*WORK REQUEST*. Set down each line of the listing exactly as it reads.

*PROVIDED DATA*.
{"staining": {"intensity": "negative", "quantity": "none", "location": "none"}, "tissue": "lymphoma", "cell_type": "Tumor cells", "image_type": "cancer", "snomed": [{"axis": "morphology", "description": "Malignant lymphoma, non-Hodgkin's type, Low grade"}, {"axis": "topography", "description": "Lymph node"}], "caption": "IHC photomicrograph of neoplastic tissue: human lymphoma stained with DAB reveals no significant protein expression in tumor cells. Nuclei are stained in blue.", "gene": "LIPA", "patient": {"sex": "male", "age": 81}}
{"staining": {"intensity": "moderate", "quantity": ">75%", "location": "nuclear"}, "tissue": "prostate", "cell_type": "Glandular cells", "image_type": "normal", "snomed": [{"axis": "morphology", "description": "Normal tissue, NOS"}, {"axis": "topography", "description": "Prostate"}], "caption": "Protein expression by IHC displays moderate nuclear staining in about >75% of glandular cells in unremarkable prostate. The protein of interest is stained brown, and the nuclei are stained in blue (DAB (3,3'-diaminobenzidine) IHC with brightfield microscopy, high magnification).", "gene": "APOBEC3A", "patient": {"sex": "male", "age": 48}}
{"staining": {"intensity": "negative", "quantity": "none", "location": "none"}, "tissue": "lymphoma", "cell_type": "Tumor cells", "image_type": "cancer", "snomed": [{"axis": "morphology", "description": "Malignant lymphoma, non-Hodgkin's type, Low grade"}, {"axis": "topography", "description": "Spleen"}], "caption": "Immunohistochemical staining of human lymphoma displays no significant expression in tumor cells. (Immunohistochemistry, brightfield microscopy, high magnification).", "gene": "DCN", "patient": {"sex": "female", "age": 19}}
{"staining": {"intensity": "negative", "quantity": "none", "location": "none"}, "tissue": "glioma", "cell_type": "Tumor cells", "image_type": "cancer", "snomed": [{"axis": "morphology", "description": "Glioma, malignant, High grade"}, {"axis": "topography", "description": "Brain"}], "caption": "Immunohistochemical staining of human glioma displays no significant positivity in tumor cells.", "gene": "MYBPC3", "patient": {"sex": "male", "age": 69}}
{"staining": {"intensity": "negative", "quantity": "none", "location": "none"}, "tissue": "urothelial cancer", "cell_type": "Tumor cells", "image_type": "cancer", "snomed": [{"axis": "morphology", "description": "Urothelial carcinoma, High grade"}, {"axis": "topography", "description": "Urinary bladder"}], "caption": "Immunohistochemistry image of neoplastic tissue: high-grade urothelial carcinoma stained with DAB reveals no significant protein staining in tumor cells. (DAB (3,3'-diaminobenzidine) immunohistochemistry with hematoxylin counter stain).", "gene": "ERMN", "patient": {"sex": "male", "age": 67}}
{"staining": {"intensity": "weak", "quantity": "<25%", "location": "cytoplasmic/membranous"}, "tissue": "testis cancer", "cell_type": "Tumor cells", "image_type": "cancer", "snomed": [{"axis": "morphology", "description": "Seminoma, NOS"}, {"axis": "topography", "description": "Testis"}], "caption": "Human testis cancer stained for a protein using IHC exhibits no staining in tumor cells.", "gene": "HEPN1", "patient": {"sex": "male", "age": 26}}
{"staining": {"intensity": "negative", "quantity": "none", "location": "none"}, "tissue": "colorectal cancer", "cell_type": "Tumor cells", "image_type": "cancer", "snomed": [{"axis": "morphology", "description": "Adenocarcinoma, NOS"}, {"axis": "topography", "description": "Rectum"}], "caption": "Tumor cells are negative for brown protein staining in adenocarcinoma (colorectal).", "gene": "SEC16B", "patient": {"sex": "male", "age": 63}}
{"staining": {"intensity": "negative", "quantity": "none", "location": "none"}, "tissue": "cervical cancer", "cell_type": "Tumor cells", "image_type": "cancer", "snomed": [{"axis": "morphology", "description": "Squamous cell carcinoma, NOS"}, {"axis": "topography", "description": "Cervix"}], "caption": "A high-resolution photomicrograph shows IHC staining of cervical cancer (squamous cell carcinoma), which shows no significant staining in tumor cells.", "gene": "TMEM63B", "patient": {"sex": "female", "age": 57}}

*SOLUTION FOR THIS PROBLEM*.
{"staining": {"intensity": "negative", "quantity": "none", "location": "none"}, "tissue": "lymphoma", "cell_type": "Tumor cells", "image_type": "cancer", "snomed": [{"axis": "morphology", "description": "Malignant lymphoma, non-Hodgkin's type, Low grade"}, {"axis": "topography", "description": "Lymph node"}], "caption": "IHC photomicrograph of neoplastic tissue: human lymphoma stained with DAB reveals no significant protein expression in tumor cells. Nuclei are stained in blue.", "gene": "LIPA", "patient": {"sex": "male", "age": 81}}
{"staining": {"intensity": "moderate", "quantity": ">75%", "location": "nuclear"}, "tissue": "prostate", "cell_type": "Glandular cells", "image_type": "normal", "snomed": [{"axis": "morphology", "description": "Normal tissue, NOS"}, {"axis": "topography", "description": "Prostate"}], "caption": "Protein expression by IHC displays moderate nuclear staining in about >75% of glandular cells in unremarkable prostate. The protein of interest is stained brown, and the nuclei are stained in blue (DAB (3,3'-diaminobenzidine) IHC with brightfield microscopy, high magnification).", "gene": "APOBEC3A", "patient": {"sex": "male", "age": 48}}
{"staining": {"intensity": "negative", "quantity": "none", "location": "none"}, "tissue": "lymphoma", "cell_type": "Tumor cells", "image_type": "cancer", "snomed": [{"axis": "morphology", "description": "Malignant lymphoma, non-Hodgkin's type, Low grade"}, {"axis": "topography", "description": "Spleen"}], "caption": "Immunohistochemical staining of human lymphoma displays no significant expression in tumor cells. (Immunohistochemistry, brightfield microscopy, high magnification).", "gene": "DCN", "patient": {"sex": "female", "age": 19}}
{"staining": {"intensity": "negative", "quantity": "none", "location": "none"}, "tissue": "glioma", "cell_type": "Tumor cells", "image_type": "cancer", "snomed": [{"axis": "morphology", "description": "Glioma, malignant, High grade"}, {"axis": "topography", "description": "Brain"}], "caption": "Immunohistochemical staining of human glioma displays no significant positivity in tumor cells.", "gene": "MYBPC3", "patient": {"sex": "male", "age": 69}}
{"staining": {"intensity": "negative", "quantity": "none", "location": "none"}, "tissue": "urothelial cancer", "cell_type": "Tumor cells", "image_type": "cancer", "snomed": [{"axis": "morphology", "description": "Urothelial carcinoma, High grade"}, {"axis": "topography", "description": "Urinary bladder"}], "caption": "Immunohistochemistry image of neoplastic tissue: high-grade urothelial carcinoma stained with DAB reveals no significant protein staining in tumor cells. (DAB (3,3'-diaminobenzidine) immunohistochemistry with hematoxylin counter stain).", "gene": "ERMN", "patient": {"sex": "male", "age": 67}}
{"staining": {"intensity": "weak", "quantity": "<25%", "location": "cytoplasmic/membranous"}, "tissue": "testis cancer", "cell_type": "Tumor cells", "image_type": "cancer", "snomed": [{"axis": "morphology", "description": "Seminoma, NOS"}, {"axis": "topography", "description": "Testis"}], "caption": "Human testis cancer stained for a protein using IHC exhibits no staining in tumor cells.", "gene": "HEPN1", "patient": {"sex": "male", "age": 26}}
{"staining": {"intensity": "negative", "quantity": "none", "location": "none"}, "tissue": "colorectal cancer", "cell_type": "Tumor cells", "image_type": "cancer", "snomed": [{"axis": "morphology", "description": "Adenocarcinoma, NOS"}, {"axis": "topography", "description": "Rectum"}], "caption": "Tumor cells are negative for brown protein staining in adenocarcinoma (colorectal).", "gene": "SEC16B", "patient": {"sex": "male", "age": 63}}
{"staining": {"intensity": "negative", "quantity": "none", "location": "none"}, "tissue": "cervical cancer", "cell_type": "Tumor cells", "image_type": "cancer", "snomed": [{"axis": "morphology", "description": "Squamous cell carcinoma, NOS"}, {"axis": "topography", "description": "Cervix"}], "caption": "A high-resolution photomicrograph shows IHC staining of cervical cancer (squamous cell carcinoma), which shows no significant staining in tumor cells.", "gene": "TMEM63B", "patient": {"sex": "female", "age": 57}}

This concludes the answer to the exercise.